I then see her hyperlexia (and Asperger's) as being the core of her problems. Get her to learn to love the non verbal parts of conversation and she'll really bloom.

Rose, I see these two symptoms as the key to the whole puzzle. Add to these two things that she [1] needs someone to help her to see how correcting others feels to them and [2] that learning to speak the way normal folks speak is the key to getting what she wants in life, and you'll have a pretty good start on what your daughter needs.

As always, should you have any questions, please do write again. And I so hope that in some way I've helped.

Please write again.

Steven

On 3/27 Rose wrote back ...

Thank you so much for your last detailed reply. I have been thinking about all the points that you made since I received it. You are truly a gifted person Steven. I believe that you do see a true picture of my daughter from the limited information I have given you.

Myself and the other people in our life all agree that what she feels is regret and not remorse at all. Each time there was an opportunity in the last few days, we would ask her why she felt bad after she had done something oppositional. Each time she would indicate that she was sorry because of the consequence of her behavior. Not sorry as you had mentioned in a remorseful way because the action hurt someone else, but in a very matter of fact way that there was a negative consequence for her because of it. You had said that this would make it more difficult to get through to her and I can fully understand that.

The plan that I have is that we will get a functional analysis from a behavior analyst, and with that guidance put together a plan for a behavioral intervention.  I do think the correct behavioral intervention should work, especially since loosing a motivator for her action seems to at least be the regret that she is sorry about. Hopefully she will shift and understand how her actions affect others and begin feeling some remorse. That shift would make it so much easier to get through to her and hopefully we can get there. I do agree that her number one problem is her regression and  I will look for a therapist who understands and has experience with fantasy regressions. EVERYTHING you said about that made total sense. She has gone back to that time for a reason and we must discover why before we can help her.

I agree that she has more symptoms of Asperger's than Autism and that has been a bit of an eye opener. Knowing that will probably allow me to help her better also. I am excited to read and learn more about that so I can better understand what may be going on in her head.

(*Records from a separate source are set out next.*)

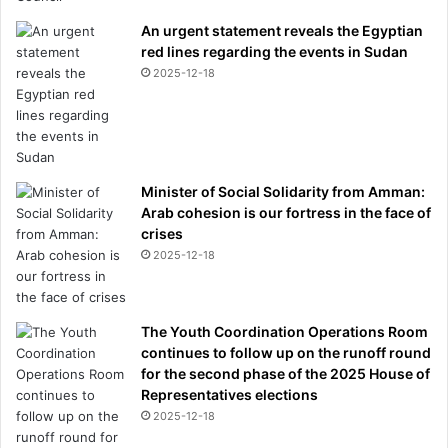
An urgent statement reveals the Egyptian
red lines regarding the events in Sudan
2025-12-18
Minister of Social Solidarity from Amman:
Arab cohesion is our fortress in the face of
crises
2025-12-18
The Youth Coordination Operations Room
continues to follow up on the runoff round
for the second phase of the 2025 House of
Representatives elections
2025-12-18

I may have missed the mark by only reading and learning about autism.

I would love nothing more than to help her, and you have gotten me to "think outside the box" in looking for a direction. I can not thank you enough for that.

Sincerely,

Rose

My Closing Thoughts

Rose's letter has provoked a whole lot of feelings in me as far as how getting children diagnosed correctly affects their whole lives. Sadly, at this point, we are still far from having a comprehensive manner in which to diagnose, especially for children.

What would help?

To begin with, we need to stop focusing on symptoms as the illness and see that symptoms are only the indicators of illness, when and if they can even be seen.

Second, we need to see that if symptoms are not the illness, then relieving symptoms is not necessarily healing, although in some cases, this absence may indeed be a sign of healing.

So what is the illness? And what is healing?

To start with, we need to better define what the actual wound is. What is it? The "wound" is what you can not see"; the missing piece; the blankness present on a person's screen of the mind. Even here though, unless you have been trained in Emergence Therapy, saying these things to you will mean little to nothing.

So what can be done?

Hopefully, in the near future, we will be able to offer a better way to diagnose illness. To be honest, at best, this would take a long time. Even so, we hope that our initial efforts regarding the autisms may be a start. A very brief start. But a start none the less.

Finally, should anyone reading this have thoughts or experiences to share, please do write. We humans only grow through connecting to similar others.

In this, I remain open. And hopeful.